> **Passage shown**:
Well, I suppose the most important thing that we gain is accuracy. Over the last two thousand years, through a very deliberate attempt early on by the second generation of Christians, and then certainly by the Roman Empire as it began to adopt Christianity as the imperial religion, there was a necessary desire to depoliticize Jesus — to strip him of the very clear and obvious political connotations of his spiritual message.

What is interesting two thousand years later is that, as we try very hard to separate religion and politics, we have a very difficult time going back and looking at Jesus’s words and actions and understanding them as a product of his time and place.

This, of course, has a lot to do with the fact that modern Christianity tends to think of Jesus as God incarnate; and if Jesus is God incarnate, then historical context plays no role in how to understand his message. His actions are eternal. His words are eternal. It doesn’t matter who he was literally speaking to when he said the things that he said because, as God, there is no context to his words or actions. But whatever else Jesus was, he was also a man — he lived at a very particular time and place, he was speaking to a very specific audience, and he was addressing very specific needs and concerns. You cannot separate those things from his words if your goal is to truly understand who he was and what he was trying to say.

Secondarily, I would say that, nowadays, when Christianity has been so clearly co-opted by the right wing in order to promote what are profoundly anti-Jesus ideas and programs — you know, taking free health care from individuals, promoting unchecked capitalism and the free market, denying the dignity of LGBTQ people, closing borders to refugees fleeing violence and war — it is important that we historians unearth the actual message of Jesus, which was so radical at the time that, were he to preach any of the things that he preached in his day and time today, not only would he be utterly rejected by most Christians but he might be arrested and killed just like he was two thousand years ago.


Like Jesus’s contemporaries, we’re living in a pretty eschatological period right now — especially for Christians who think the war between Israel and Palestine represents something from the Book of Ezekiel. Does modern millenarianism differ from Christian and Jewish rhetoric about the end-times historically?

Reza Aslan

Here’s a little secret for you: we are always in the end-times. Christians have been talking about the end of the world pretty much every century for the last two thousand years. The nature of what that end looks like and the reasons for it are always going to change, but the truth of the matter is that when you believe that time has a beginning, then, by definition, time must also have an end. And we are inexorably moving toward that end. So this kind of eschatological fervor that we are seeing, especially in light of the war in the Middle East, is nothing new; it’s baked into the nature of Western religion.


In Beyond Fundamentalism, you argue that we must strip political conflicts of their increasingly religious connotations in order to understand the material underpinnings of those conflicts. Can you give us some examples of conflicts that are mistakenly considered religious in nature?

Reza Aslan

We’re embroiled in one right now: the Israeli-Palestinian conflict, which is fundamentally a conflict over land and a conflict about human dignity. Yet it has attached itself to the religious identity of not just local Christians, Jews, and Muslims but also evangelical Christians — for whom this conflict is not about politics but about whether the word of God is true or not. For them, it’s about the fulfillment of a prophecy that would then usher in the end of the world, which many Christians desire.

The conflict seemingly has no solution, because the real solutions have been etched away by this insistence on viewing the conflict through not just a religious lens but the lens of cosmic warfare, the belief that what’s really taking place in Israel and Palestine is a war in the heavens between the cosmic forces of good and the cosmic forces of evil.

(Records from a data collection)
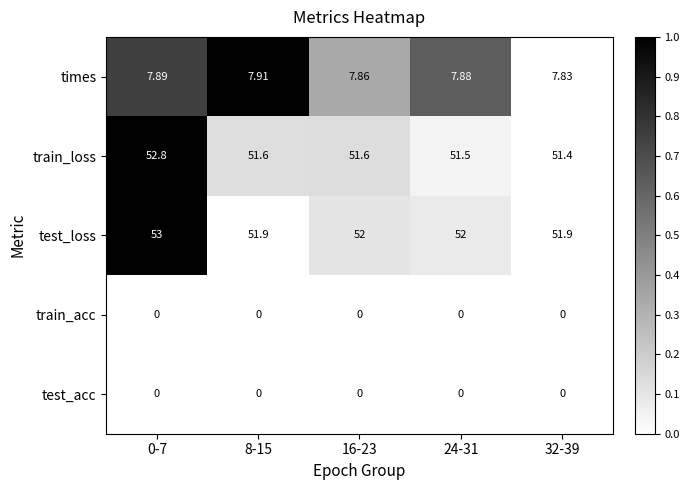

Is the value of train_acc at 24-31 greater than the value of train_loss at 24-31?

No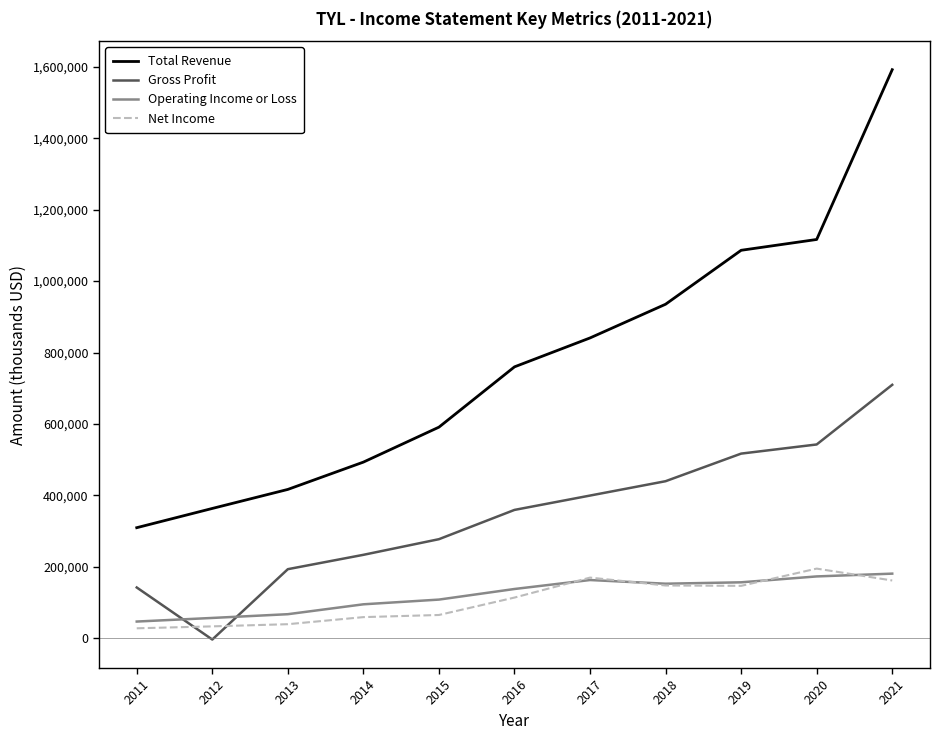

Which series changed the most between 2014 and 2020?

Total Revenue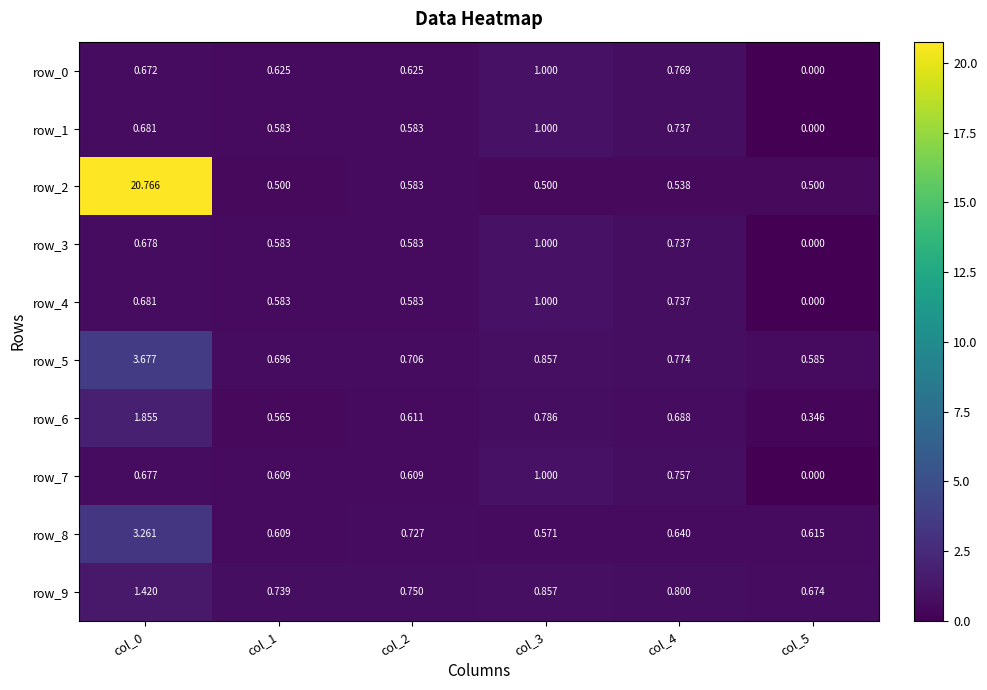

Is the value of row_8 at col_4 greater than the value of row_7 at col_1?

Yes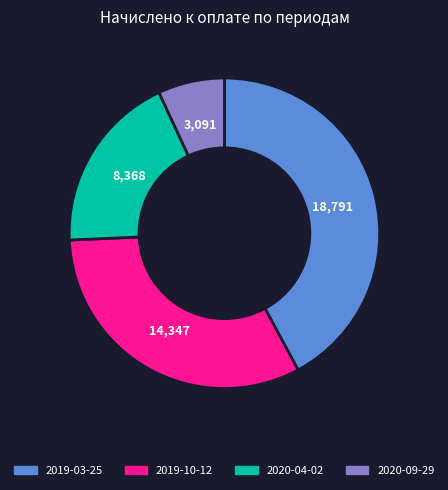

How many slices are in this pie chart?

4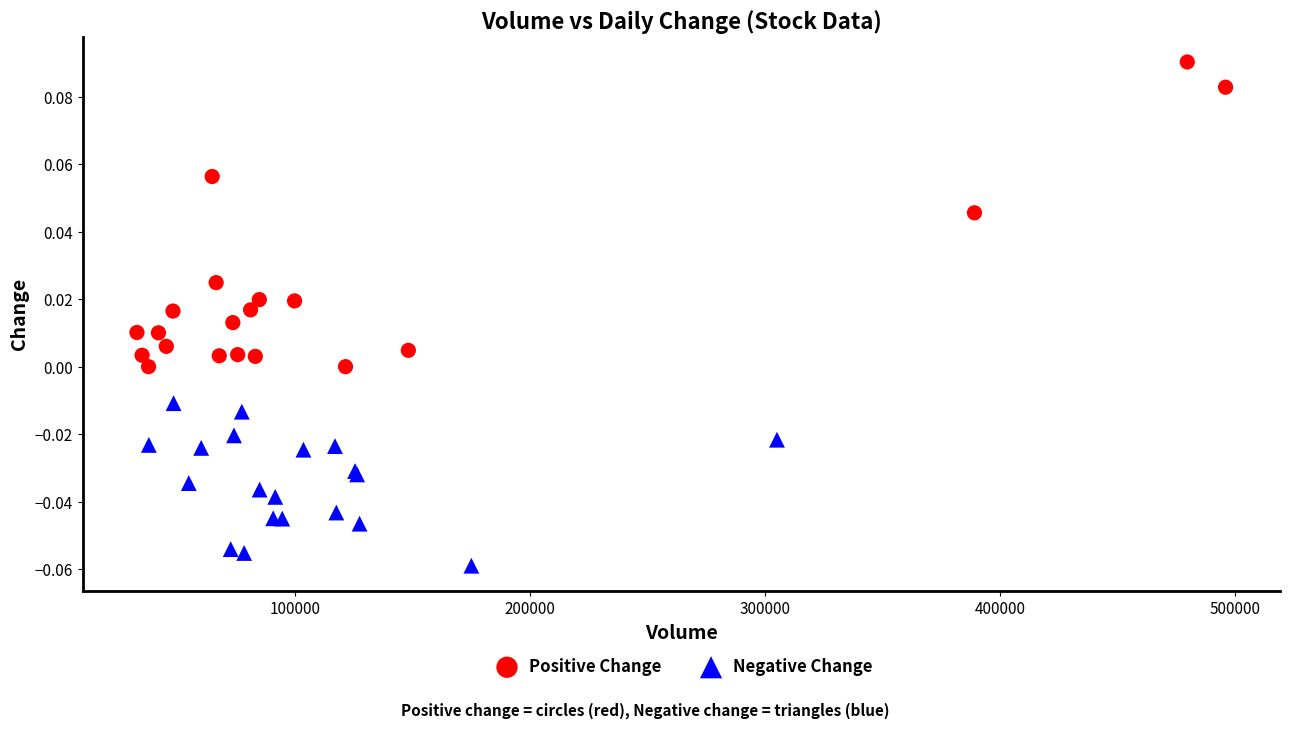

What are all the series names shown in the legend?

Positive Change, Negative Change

> **What you need to do**:
1) Decide whether each statement below agrees with the interview on Jesus and religion, answering yes or no and quoting the words of the text that settle it. (a) Christians have spoken of the end of the world in nearly every century for two thousand years. (b) The Israeli-Palestinian conflict is described as fundamentally a religious conflict. (c) The Roman Empire sought to make Jesus's message more political.
2) Please write a continuation of the interview on Jesus and religion, picking up after its final sentence.

> **Answers**:
1)
(a) Yes: "Christians have been talking about the end of the world pretty much every century for the last two thousand years."
(b) No: "which is fundamentally a conflict over land and a conflict about human dignity."
(c) No: "there was a necessary desire to depoliticize Jesus — to strip him of the very clear and obvious political connotations of his spiritual message."

2)
Do you think the conflict in Northern Ireland represents a conflict that, like Israel-Palestine, became a secular conflict with a religious veneer? If so, has that veneer been stripped away?

Reza Aslan

Let’s begin at the beginning, because I think the nature of the question represents a well-meaning but fundamentally flawed understanding of what religion is and is not, and this is something that you see a lot on the Left: a sense that religion is first and foremost about spiritual matters, that it is individualistic (or at least should be individualistic), that it is in many ways divorced from the material world, from politics and economics.

Again, that is a fundamentally flawed understanding of what religion actually is: religion isn’t just about beliefs and practices; religion is fundamentally a matter of identity. When someone says, “I am a Jew,” “I am a Christian,” “I am a Muslim,” “I am a Buddhist,” “I am an atheist,” they’re not necessarily making a faith statement.

More often than not, they’re making an identity statement. And as an identity statement, that statement, “I am Jewish,” “I am Muslim,” “I am Christian,” encompasses the totality of what makes up our identity, including our politics and our socioeconomic position, but also our ethnicity, our nationality, our race, our gender, our sexual orientation — all of the markers that make us who we are. Religion fundamentally affects all of those other things that you are, but it doesn’t supersede them, and it’s not separate from them.

If you understand that about religion, you understand why two-thirds of American Catholics believe that abortion is not just not a sin but a perfectly reasonable option for faithful Catholic women to have, or why 11 percent of American atheists believe in a higher power.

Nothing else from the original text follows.